— Start of GIVEN INFORMATION —

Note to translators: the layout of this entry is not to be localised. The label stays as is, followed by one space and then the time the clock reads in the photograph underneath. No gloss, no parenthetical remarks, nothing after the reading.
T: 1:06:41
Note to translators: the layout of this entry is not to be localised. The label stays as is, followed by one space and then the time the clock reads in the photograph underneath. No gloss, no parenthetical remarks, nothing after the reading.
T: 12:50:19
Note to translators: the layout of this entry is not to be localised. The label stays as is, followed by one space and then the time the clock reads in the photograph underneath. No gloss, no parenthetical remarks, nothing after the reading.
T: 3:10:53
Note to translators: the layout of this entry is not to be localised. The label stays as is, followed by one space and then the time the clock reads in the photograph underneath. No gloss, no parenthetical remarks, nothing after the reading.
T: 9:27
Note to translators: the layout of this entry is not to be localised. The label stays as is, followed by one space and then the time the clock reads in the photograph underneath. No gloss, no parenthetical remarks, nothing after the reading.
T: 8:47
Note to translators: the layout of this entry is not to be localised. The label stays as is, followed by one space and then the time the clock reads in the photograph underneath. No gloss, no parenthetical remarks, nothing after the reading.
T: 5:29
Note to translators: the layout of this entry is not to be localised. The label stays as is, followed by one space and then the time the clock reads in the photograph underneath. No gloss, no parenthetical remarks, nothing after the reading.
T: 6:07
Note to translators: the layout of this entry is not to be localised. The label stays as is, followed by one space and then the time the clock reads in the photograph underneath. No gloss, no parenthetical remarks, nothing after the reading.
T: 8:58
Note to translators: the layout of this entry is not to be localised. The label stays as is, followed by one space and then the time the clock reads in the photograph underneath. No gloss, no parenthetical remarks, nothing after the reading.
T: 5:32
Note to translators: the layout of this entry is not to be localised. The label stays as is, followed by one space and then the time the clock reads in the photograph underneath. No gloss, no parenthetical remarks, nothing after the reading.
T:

— End of GIVEN INFORMATION —

WHAT THE TASK REQUIRES -> Render every line of the items above as a JSON list of strings with one string per line, leaving out blank lines.

SOLUTION FOR THIS TASK ->
[
  "Note to translators: the layout of this entry is not to be localised. The label stays as is, followed by one space and then the time the clock reads in the photograph underneath. No gloss, no parenthetical remarks, nothing after the reading.",
  "T: 1:06:41",
  "Note to translators: the layout of this entry is not to be localised. The label stays as is, followed by one space and then the time the clock reads in the photograph underneath. No gloss, no parenthetical remarks, nothing after the reading.",
  "T: 12:50:19",
  "Note to translators: the layout of this entry is not to be localised. The label stays as is, followed by one space and then the time the clock reads in the photograph underneath. No gloss, no parenthetical remarks, nothing after the reading.",
  "T: 3:10:53",
  "Note to translators: the layout of this entry is not to be localised. The label stays as is, followed by one space and then the time the clock reads in the photograph underneath. No gloss, no parenthetical remarks, nothing after the reading.",
  "T: 9:27",
  "Note to translators: the layout of this entry is not to be localised. The label stays as is, followed by one space and then the time the clock reads in the photograph underneath. No gloss, no parenthetical remarks, nothing after the reading.",
  "T: 8:47",
  "Note to translators: the layout of this entry is not to be localised. The label stays as is, followed by one space and then the time the clock reads in the photograph underneath. No gloss, no parenthetical remarks, nothing after the reading.",
  "T: 5:29",
  "Note to translators: the layout of this entry is not to be localised. The label stays as is, followed by one space and then the time the clock reads in the photograph underneath. No gloss, no parenthetical remarks, nothing after the reading.",
  "T: 6:07",
  "Note to translators: the layout of this entry is not to be localised. The label stays as is, followed by one space and then the time the clock reads in the photograph underneath. No gloss, no parenthetical remarks, nothing after the reading.",
  "T: 8:58",
  "Note to translators: the layout of this entry is not to be localised. The label stays as is, followed by one space and then the time the clock reads in the photograph underneath. No gloss, no parenthetical remarks, nothing after the reading.",
  "T: 5:32",
  "Note to translators: the layout of this entry is not to be localised. The label stays as is, followed by one space and then the time the clock reads in the photograph underneath. No gloss, no parenthetical remarks, nothing after the reading.",
  "T:"
]